Each of these messages of hope that Isaiah was sent by God to deliver was a candle lit in the darkness of their exile, of their despair. And these words of hope that Isaiah preached are a light in the midst of the darkness of this season and of our own lives. We cannot control the darkness; life is full of darkness. Individually in death and pain and illness and challenge and difficulty, and collectively as a community, we do and will experience darkness. We cannot control that darkness, but we can control the light. We can light candles of hope to brighten this world. That is Advent: While the world literally gets darker and darker as we move towards the solstice, every week we light more and more candles as we approach that time. We resist the darkness with light, with hope, with love.
Several years ago my family started a tradition of eating dinner during Advent primarily by the light of our Advent wreath. That first week is dark—one candle. But by Second Advent, by tonight, we’re going to double the light at our meal, double the light in our life as we light that second candle. And by the time you reach Fourth Advent, you are basking in the abundance of light—the light of four whole candles to lighten your meal.
We are sent by God, like Isaiah, to light candles in this world, to brighten it. Each of us individually is sent out into this world wherever we go—in our work, in our home, in our lives, in whatever communities we may belong to – to bring hope to people, to bring love and grace and mercy to enlighten the darkness, to shine hope.
And that’s what we’re trying to do here as a community, also. Every meal that we serve at the Saturday Breakfast is a candle lit in the life of the darkness of someone. Every warm greeting, every smile given to our guests when we treat them with dignity and respect at that meal is a candle lit in the darkness. Every Ho! Ho! Ho! Stocking that you fill is going to be a candle brought to a little child who’d otherwise have a dark Christmas. Every time we gather together as a community, we are shining more light. Every prayer we offer is light that we are sending out into the darkness.

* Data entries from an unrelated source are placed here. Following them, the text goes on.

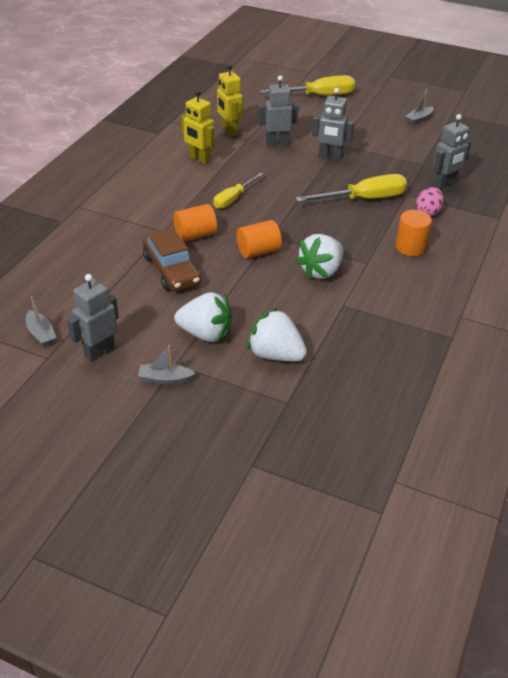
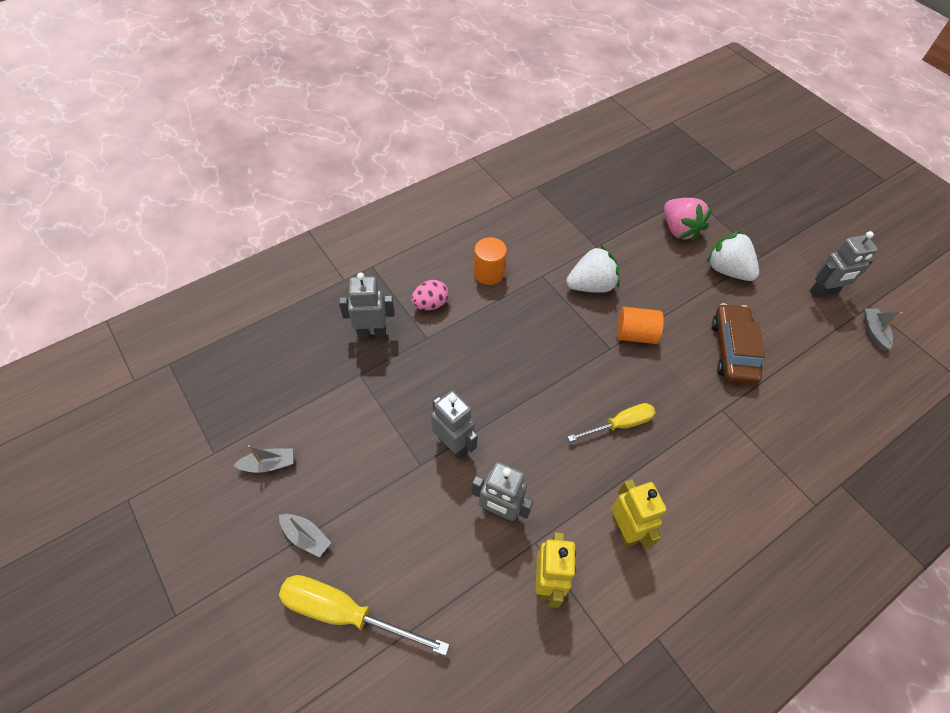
camera: 150 degrees left, 15 degrees up
grey boat [138,345,195,385] -> grey boat moved to [279,514,331,558]
orange cylinder [174,204,217,242] -> none
white strawberry [247,308,307,361] -> pink strawberry [664,198,712,242]
yellow screwdriver [295,174,407,202] -> none

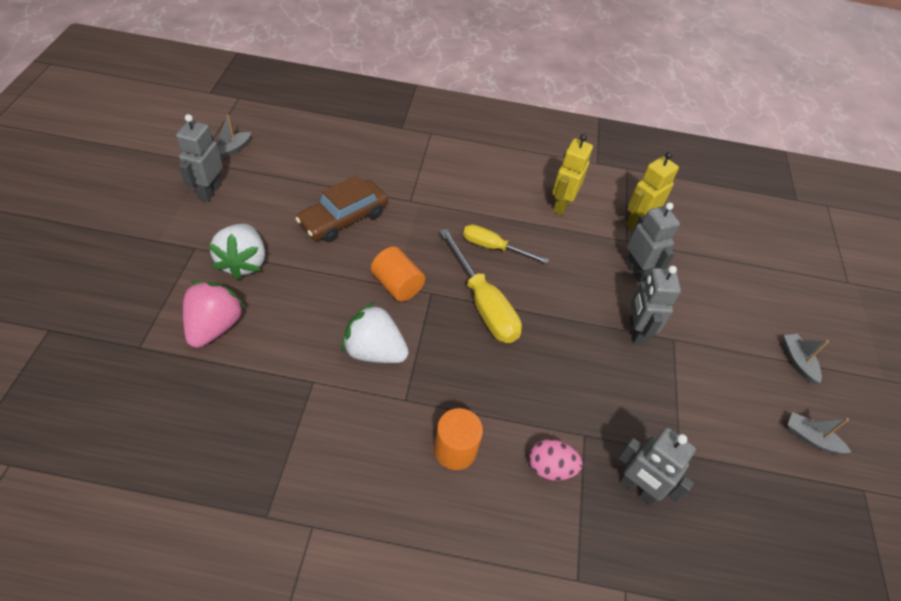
camera: 140 degrees left, 5 degrees down
yellow screwdriver [279,575,450,656] -> yellow screwdriver moved to [439,229,522,343]
grey robot [810,231,878,298] -> grey robot turned 105 degrees counterclockwise [176,114,223,202]

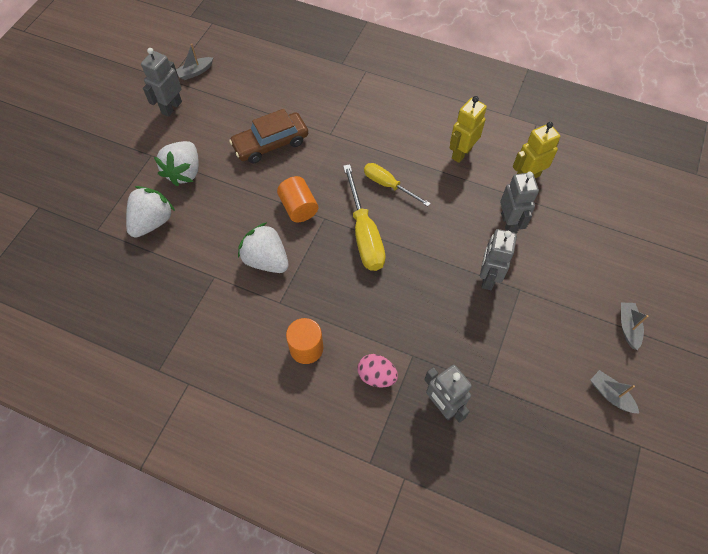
camera: 20 degrees right, 10 degrees up
pink strawberry [183,281,246,348] -> white strawberry [126,186,175,238]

We are sent to enlighten the world, and as we light our Advent candles this season, and as we light our candles of hope in the world, we prepare ourselves and this world for the brightest of all the lights: the light that came into the world, the light that darkness cannot overcome, the light embodied in a person, in a child born in a manger, Jesus Christ, our Lord, a little Child who will lead us in all hope. Hold on to this hope, and continue to enlighten the world everywhere you go.
My sisters and brothers in Christ, I leave you this week to ponder a question: what candle are you going to light?